TV: Is it still ‘a vast wasteland’?
Even Newton Minow agrees that TV is much better now than it was in 1961.
Fifty years ago this week, Newton Minow delivered one of the “most electrifying speeches ever given by a bureaucrat,” said Aaron Barnhart in The Kansas City Star. The newly named head of the Federal Communications Commission boldly told a convention of the National Association of Broadcasters that the television shows they’d produced were a waste of the public airwaves. The two-word phrase he used to describe television’s landscape of Westerns, private-eye mysteries, formulaic comedies, and game shows—a “vast wasteland”—has since joined the cultural lexicon as “shorthand for bad TV.” And half a century later, said James Warren in The New York Times, Minow’s “excoriation” still has power. The medium has certainly evolved since 1961, but is it any better?

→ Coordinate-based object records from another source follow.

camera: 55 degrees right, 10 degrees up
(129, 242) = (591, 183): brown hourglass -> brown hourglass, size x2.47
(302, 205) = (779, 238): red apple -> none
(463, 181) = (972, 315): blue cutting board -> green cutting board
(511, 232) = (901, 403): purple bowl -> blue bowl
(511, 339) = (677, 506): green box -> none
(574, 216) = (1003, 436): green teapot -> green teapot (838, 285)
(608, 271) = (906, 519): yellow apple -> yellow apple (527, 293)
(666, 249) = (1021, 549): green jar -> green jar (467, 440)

Yes, it is, said Newton Minow in the Chicago Tribune. There’s still plenty of junk on TV, but the medium is now “far vaster than we could have imagined in 1961,” and much of what’s now available has “far exceeded my most ambitious dreams.” Whereas TV was once purely an “entertainment medium” catering to the lowest common denominator, we now have dozens of channels offering quality news and entertainment programming, such as CNN, PBS, HBO, Showtime, and A&E. Thanks to cable, we’re in an “era of choice,” said Tim Brooks in Advertising Age. When Minow denounced TV, there were only three networks, with “little room for experimentation or nonmainstream programming.” Now, with the click of a remote, the average viewer can select from a world of options—from “lowbrow” reality TV like American Idol to intelligent drama like Mad Men to brilliant comedy like South Park. You can’t call a medium “tailored to so many tastes” a wasteland.
Give Minow’s famous critique some credit for that, says Virginia Heffernan in The New York Times. Some broadcasters decided to “prove him wrong,” and they created the nightly news programs, 60 Minutes, and PBS, with its lineup of Sesame Street and Frontline. Other broadcasters chose to show high-minded elitists that TV could be both popular and of high quality. Thanks to their efforts, we’ve had “golden age after golden age” of TV: from Cheers to The Office; from Hill Street Blues to The Wire; from M*A*S*H to The Sopranos. Minow’s smackdown of TV, in other words, “may be the best thing that ever happened to it.”